WASHINGTON (Reuters) - Major Western donors have stepped up efforts in recent weeks to reengage with Somalia, opening the way for increased development assistance to a country trying to shake off years of conflict.
A senior British official said in Washington that London will host a conference with the new Somali government of President Hassan Sheikh Mohamud on May 7. The meeting will focus on rebuilding the security forces, police, and justice system and discuss resuming relations with the World Bank.
Somalia has been mired in civil strife for more than two decades, leaving the African nation in grinding poverty, militancy and maritime piracy, without a functioning central government.
“Part of the challenge of mine is to communicate really the degree of opportunity and success that has happened so far in Somalia - mixed with a fairly hard-nosed realism about some of the old challenges that still exist there,” said Nick Kay, Africa Director at the British Foreign and Commonwealth Office.
Kay said Somalia was the top priority in Africa for Britain, which planned to reopen its embassy in the capital, Mogadishu, in the coming months.
Rajiv Shah, the head of USAID, traveled to Mogadishu for talks with the government last week, the first visit by a senior U.S. official in more than two decades. It was also the first since the 1993 “Black Hawk Down” incident in which militia fighters shot down two U.S. military helicopters over the city.
Shah told reporters during a conference call that his talks with senior Somali officials focused on transparency of government finances, corruption and restoring basic services.
“As long as the government continues to emphasize and make the right choices to fight corruption and graft, to make its public finances extremely transparent, and to focus on providing the kinds of basic services that the people and economy will need to be effective over time, we think there is a very bright future and I saw some very real tangible signs of that,” he said.
The United States would work with the World Bank to help Somalia clear its $250 million in debt, which is preventing the bank from providing loans to the government, Shah said. “Now is the unique moment to help the Somali government.”
While the United States never formally severed diplomatic ties with Somalia, former Secretary of State Hillary Clinton signaled a significant shift in relations when she officially recognized Mohamud’s government in January.
Mohamud, elected last year in the first vote of its kind since warlords toppled military dictator Mohamed Siad Barre in 1991, has since toured major Western centers to normalize relations and show he is serious about rebuilding.
“It is an important moment for Somalia,” said Bella Bird, World Bank country director for Somalia, Sudan and South Sudan. She traveled with foreign ambassadors and donors to Mogadishu for talks with Mohamud in late January.

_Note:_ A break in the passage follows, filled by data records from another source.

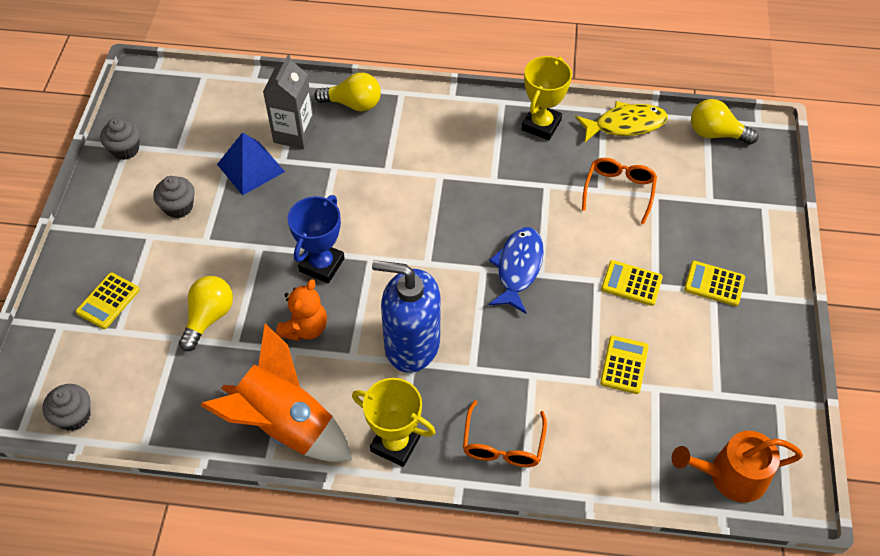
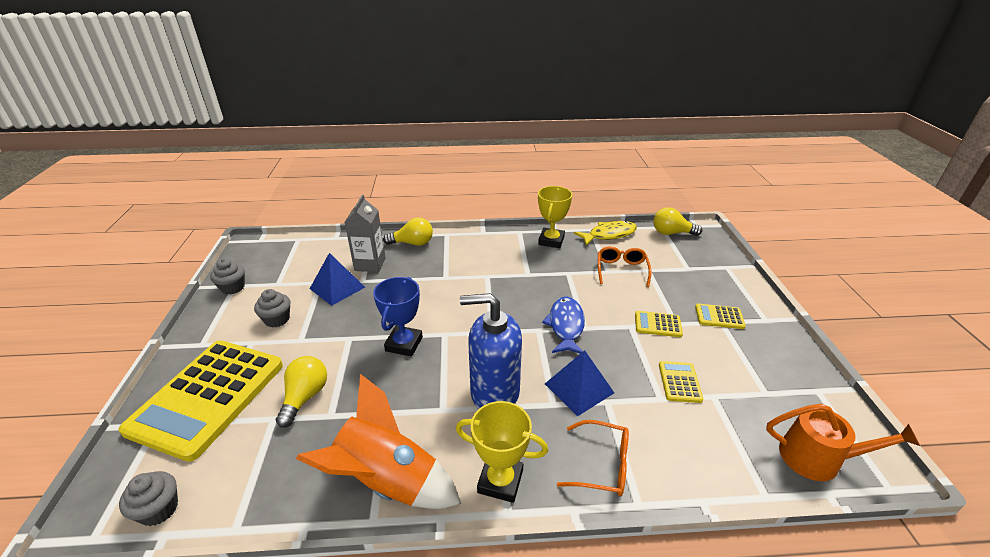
camera: 10 degrees left, 20 degrees down
yellow calculator [76,273,140,329] -> yellow calculator [119,341,283,462], size x2.49
orange teddy bear [276,279,327,341] -> none
orange glasses [463,400,547,467] -> orange glasses turned 75 degrees counterclockwise [557,420,629,496]
orange watering can [671,431,803,502] -> orange watering can turned 150 degrees counterclockwise [766,404,920,481]
none -> blue pyramid [545,350,614,416]

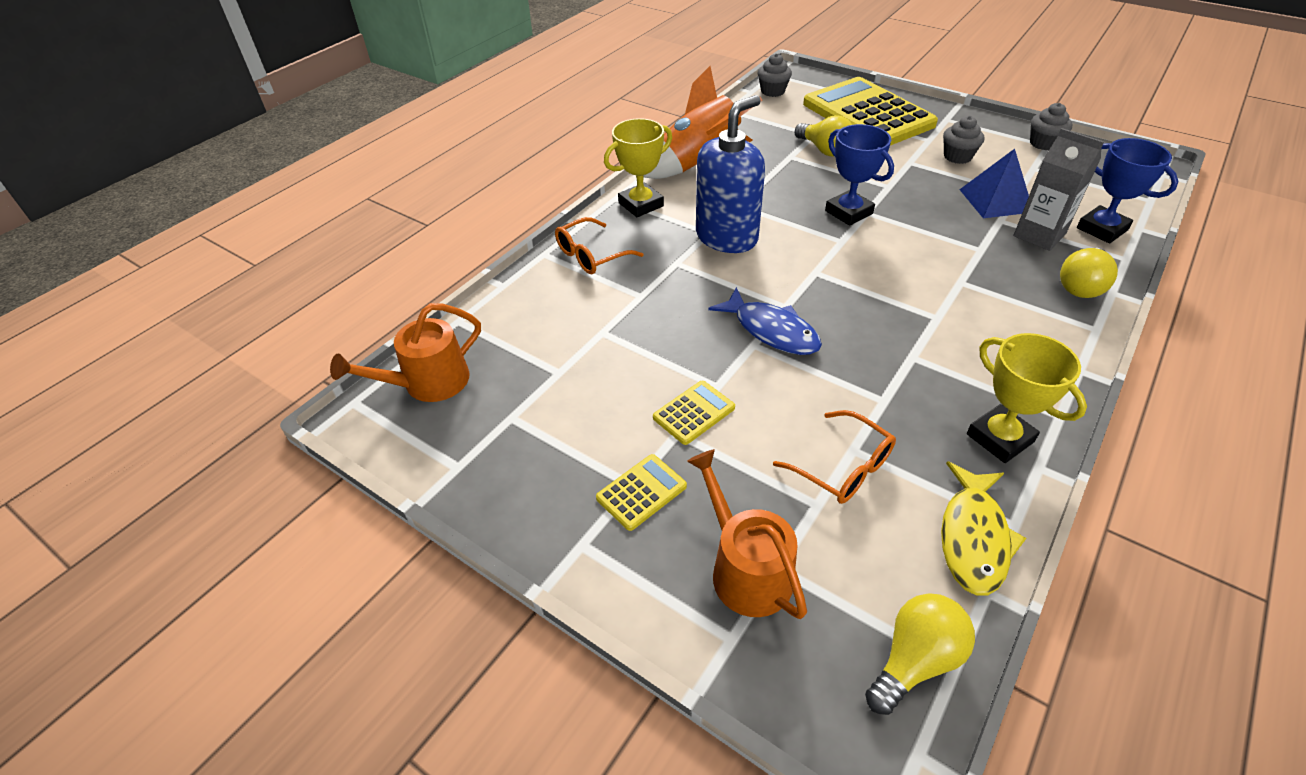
camera: 130 degrees right, 10 degrees up
blue pyramid [545,350,614,416] -> none
yellow calculator [659,361,704,403] -> none
none -> orange watering can [687,449,807,619]
none -> blue trophy [1077,138,1179,243]

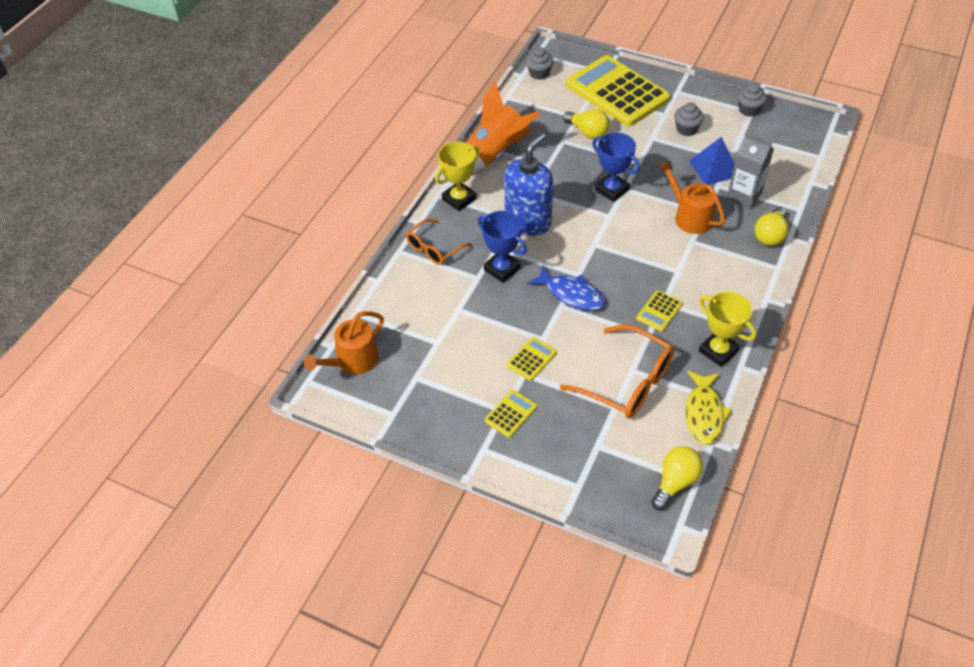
camera: 10 degrees left, 5 degrees up
orange watering can [687,449,807,619] -> orange watering can moved to [658,161,725,234]
orange glasses [773,410,896,504] -> orange glasses [560,324,675,419], size x1.62
blue trophy [1077,138,1179,243] -> blue trophy moved to [477,211,527,283]
none -> yellow calculator [636,290,683,332]

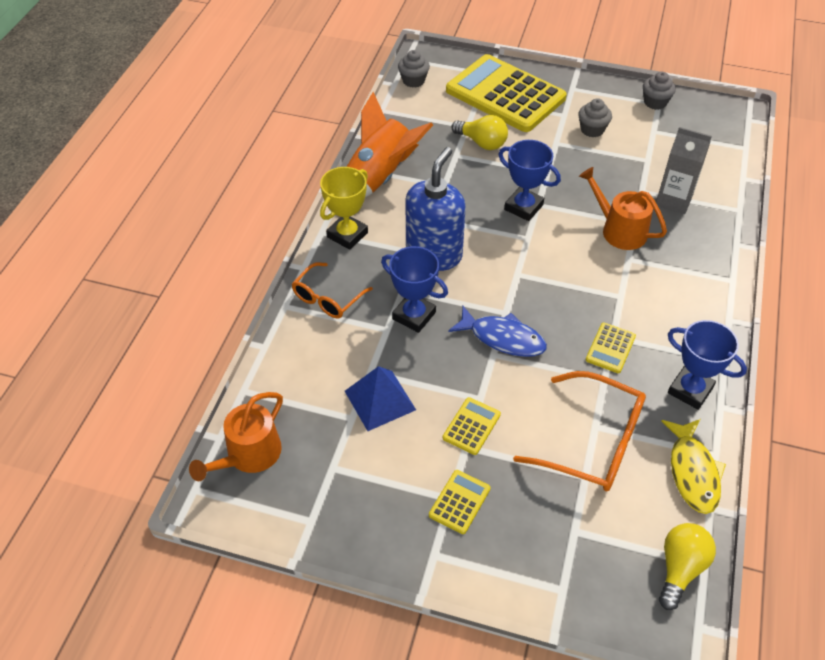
camera: 10 degrees left, 0 degrees up
blue pyramid [689,137,735,185] -> blue pyramid moved to [345,366,416,431]
yellow trophy [699,292,756,367] -> blue trophy [668,320,747,410]
yellow light bulb [755,206,789,246] -> none

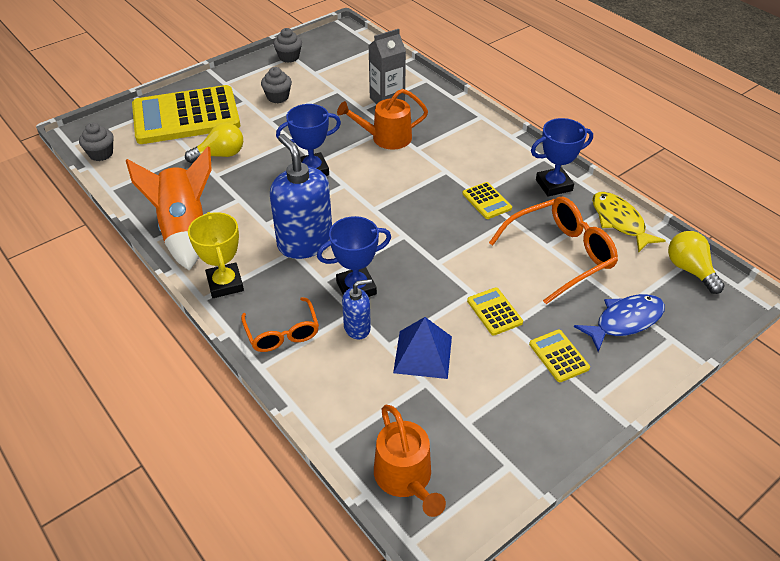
camera: 55 degrees left, 5 degrees down
blue fish [448,306,547,357] -> blue fish moved to [574,294,665,352]
yellow fish [661,419,726,514] -> yellow fish turned 150 degrees counterclockwise [592,192,666,253]
none -> blue soap dispenser [342,279,372,339]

Mohamud will need to show in coming months he has the support of major Western donors and has the power to effect change, but security remains a major obstacle to rebuilding.
An African Union force has had some success in driving al Qaeda-linked al Shabaab insurgents, who seized control of much of central and southern Somalia, out of Mogadishu. While security there has improved dramatically, it is still a dangerous place.
Mohamud has outlined his priorities, which include cracking down on corruption and building an effective government that can use its resources well, Bird said.
“They have already just in the last couple of months, since the finance minister was appointed, undertaken a budget process which has been open and transparent, and no one can remember the last time that happened,” Bird said. “The priority setting is now happening for this first phase.”
Somalia had requested World Bank technical assistance to help with strengthening financial management and rebuilding government systems, she said, adding that the government was focused on “quick wins” to demonstrate a peace dividend.
“Development is a long game in Somalia and at the moment the president’s concern is how can I do things that people will be able to see, feel, touch, which shows that the situation is changing,” Bird said.
“The capability of the government to deliver is going to take time to develop but it is very important as well ...that they want to do some things and they want us to help them do some things so they can feel to be active as a government,” she said.
“They have been receiving humanitarian aid for a long time, which has been a very important lifeline for Somalis, but now they want to move beyond that emergency phase and build up their own profile as a government.”